The First Night
Your dorm will probably have a first-night orientation
or social event to welcome you to school. Show up to this—and all—dorm
meetings: you’ll get to know the people on your floor and you’ll
make friends quickly.
Unpack as much as you can when you arrive but not at the expense
of socializing and meeting other people in the dorm. If you can
find your bathroom products and your jammies, you’re in good order
for the evening.
Make sure to put these items on top of everything else
- A framed photo from home
- Flip-flops (for the shower)
- Sheets and bedding
- Next day’s clothes
- Orientation schedule
When you unpack, try to take up only the space allotted
to you. You won’t score any points with your roommates if you impose
on their space. Using stackable crates or stacking plastic bins
makes unpacking easy. Get your stuff out of the trash bag and into
the bins, and then you can run out for pizza with those cute guys/girls
who just moved in across the hall.
Finding a Friend
Finding an ally is important. It will help to settle you
and is simply more fun than going it alone. Classes haven’t started yet,
so your social life should be your top priority.
Leaving your dorm room door wide open (with you inside)

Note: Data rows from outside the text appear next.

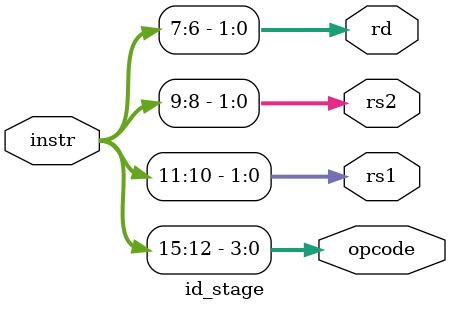
<source format=v>
module id_stage(
    input  wire [15:0] instr,
    output wire [3:0]  opcode,
    output wire [1:0]  rs1,
    output wire [1:0]  rs2,
    output wire [1:0]  rd
);
    assign opcode = instr[15:12];
    assign rs1    = instr[11:10];
    assign rs2    = instr[9:8];
    assign rd     = instr[7:6];
endmodule
</source>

is a great way to meet people. Students will mill about in the halls,
and everyone will mix and mingle in one another’s rooms. Many students
leave their doors open all the time—this is a typical “college”
thing to do.
Most dorms also have a common room where you can hang out,
talk, read, and have snacks. Check out the common room on your first
night. Other first years will be doing the same. The common room
is also a great place to bring a board game, which gives you an
opportunity to ask someone to play with you. Once a board game gets
going, others will want to join in.
The Dining Hall
The dining hall is a great place to meet classmates and
make new friends. You’re bound to see a recognizable face from the dorm
sitting at a table. Don’t be shy, and don’t sit alone.
If you simply can’t muster up the courage to sit with
someone you don’t know, then sit with a few empty seats around you.
Chances are that someone will join you. One quarter of the people
around you are first years, and if you’re in a first-years’ dining
hall, they’re going through the same nerve-racking experience.